Thursday, 21 July 2016

Lykia and Pamphylia

The Corcyrian Caves are now known as the Heaven and Hell caves. The underground river was very clear and pure that ran to the sea and was called the Bitter Water. Amongst the shrubs that grew here was the saffron crocus. The caves are actually sinkholes.
    Aratos wrote the original Phainomena. Pompeiupolis was a later Roman settlement built on Soloi where pirates were resettled. The Issic gulf is the eastern Mediterranean at Israel. Issus is a city that gave it its name. Philamon the comedic poet was from the area. Panaitios too. Pamphylia pamphlet? Zenothetes.
   Xanthos is one of the larger cities who voted in three representatives. Proportional representation. Myra was another big city. The Chelidonian islands lie off Lykia near Pisidia. Cleopatra VII liked Antonius and he liked her.
   Isaura pirate said Isauricus and I destroyed him at Isaura along with the other pirates as they were an eyesore. Servilius Isauricus.
   Chimaira monster from near Mount Antikragos and city of Kragos and Pandaros the Trojan was honoured near Pinara. Kragos is similar to the Gaelic word crag. Gaelic gall gaul Galatians. All one race.
   Lykian Phaselis was razed by Alexander the Great when he opened the narrows of Termessos and he navigated the narrow passage at the foot of Mt Klimax in stormy weather. The tide was in and the coastal area was flooded so he and his army spent most of the day wading up to their bellies in water coming in from the Pamphylian Sea.
  River Kataractes was very torrential and noisy and can be heard as far as Berlin. Attaleia was named after King Attalos. Kallisthenes says the Trojans came to Pamphylia. Korakesion is the start of Rough Kilikia or Trachiotis. Level Kilikia is called Pedias. Herodotus says the Trojans followed Amphilochos and Kalchas. Others went with Mopsos over the Tauros mountains.

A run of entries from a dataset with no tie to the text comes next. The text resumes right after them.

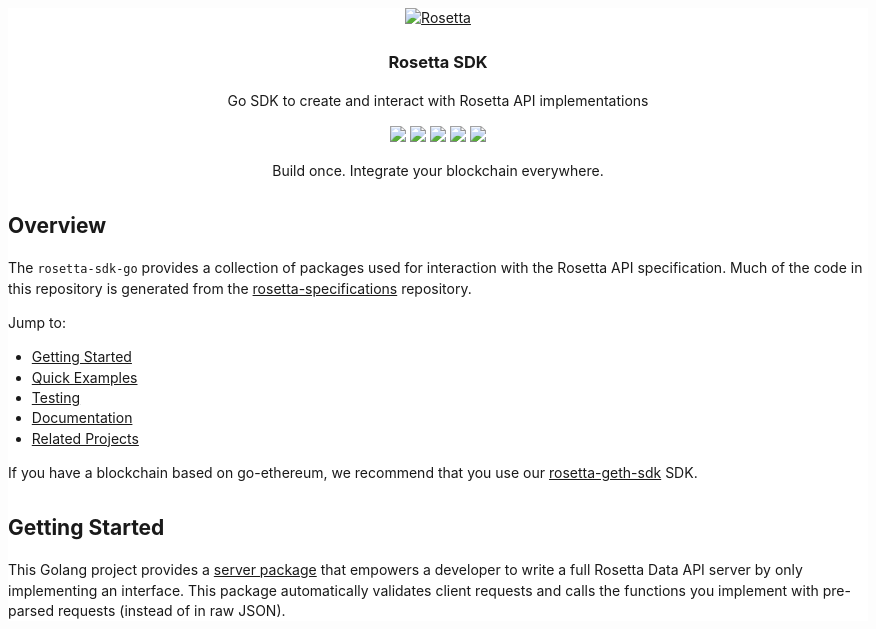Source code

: 
<p align="center">
  <a href="https://www.rosetta-api.org">
    <img width="90%" alt="Rosetta" src="https://www.rosetta-api.org/img/rosetta_header.png">
  </a>
</p>

<h3 align="center">
   Rosetta SDK
</h3>
<p align="center">
Go SDK to create and interact with Rosetta API implementations
</p>

<p align="center">
  <a href="https://circleci.com/gh/coinbase/rosetta-sdk-go/tree/master"><img src="https://circleci.com/gh/coinbase/rosetta-sdk-go/tree/master.svg?style=shield" /></a>
  <a href="https://coveralls.io/github/coinbase/rosetta-sdk-go"><img src="https://coveralls.io/repos/github/coinbase/rosetta-sdk-go/badge.svg" /></a>
  <a href="https://goreportcard.com/report/github.com/coinbase/rosetta-sdk-go"><img src="https://goreportcard.com/badge/github.com/coinbase/rosetta-sdk-go" /></a>
  <a href="https://github.com/coinbase/rosetta-sdk-go/blob/master/LICENSE.txt"><img src="https://img.shields.io/github/license/coinbase/rosetta-sdk-go.svg" /></a>
  <a href="https://pkg.go.dev/github.com/coinbase/rosetta-sdk-go?tab=overview"><img src="https://img.shields.io/badge/go.dev-reference-007d9c?logo=go&logoColor=white&style=shield" /></a>
</p>

<p align="center">
Build once. 
Integrate your blockchain everywhere.
</p>


## Overview

The `rosetta-sdk-go` provides a collection of packages used for interaction with the Rosetta API specification. Much of the code in this repository is generated from the [rosetta-specifications](https://github.com/coinbase/rosetta-specifications) repository.

Jump to:

* [Getting Started](#Getting-Started)
* [Quick Examples](#Quick-Examples)
* [Testing](#Testing)
* [Documentation](#Documentation)
* [Related Projects](#Related-Projects)

If you have a blockchain based on go-ethereum, we recommend that you use our [rosetta-geth-sdk](https://github.com/coinbase/rosetta-geth-sdk) SDK.
 

## Getting Started

 This Golang project provides a [server package](https://github.com/coinbase/rosetta-sdk-go/tree/master/server) that empowers a developer to write a full Rosetta Data API server by only implementing an interface. This package automatically validates client requests and calls the functions you implement with pre-parsed requests (instead of in raw JSON).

   In Kilikia there was a revolutionary  called Diodotus who operated from Korakesion, a fortress on a rock called Tryphon. Diodotus urged the Syrian and Kilikian people to revolt against the Seleukian kings and he was eventually locked up in a cell by Antiochus VII and was forced to kill himself. Other uprisings quickly followed suit as is often the case in revolutions. The people began to revolt against these nasty kings. Kilikian pirates took advantage of the situation and captured people and sold them as slaves to the Romans at the great naval base and emporium of Delos. This was a lucrative trade as the Romans paid good money for slaves as they were very wealthy and made much use of slaves since the capture and plundering of Corinth and Karchedon. The slaves were easy to capture in times of great upheaval. It was one ship in and one ship out. The Romans sent Scipius Aemilianus along to monitor the slave situation as it was getting quite ruthless. The kings of Egypt and Cyprus and the Rhodians were getting in on the slave trade in the guise of supporting the cause of the revolutionaries as they were enemies of the Syrians. Scipius and other Romans decided not to intervene as the Romans had ratified the hereditary succession of the Seleukian kings and were too proud to admit that they had fucked things up by doing so! The slave trade continued with the Kilikians calling themselves slave traders instead of pirates thinking that it sounded less evil. The terrible rule of King Seleukos Nikator of Syria was the straw that broke the camel's back and paved the way for the Parthians, sometimes known as Arsakes. The Romans had no choice but to go to war with the Parthians and kicked them out of Kilikia after a few bloodthirsty battles. The Romans then gave the Kilikians their country back along with their coastline and there was peace at last.
   "One sees the sickness in Tarsos especially in its excrement" said Athenodoros, teacher of Caesar, at an assembly. This relates to the man who had splattered diarrhoea extensively on his front door and walls of his house. Prior to this, Boethus the bad poet was exiled from Tarsos and his government was dissolved by Athenodoros son of Sandon.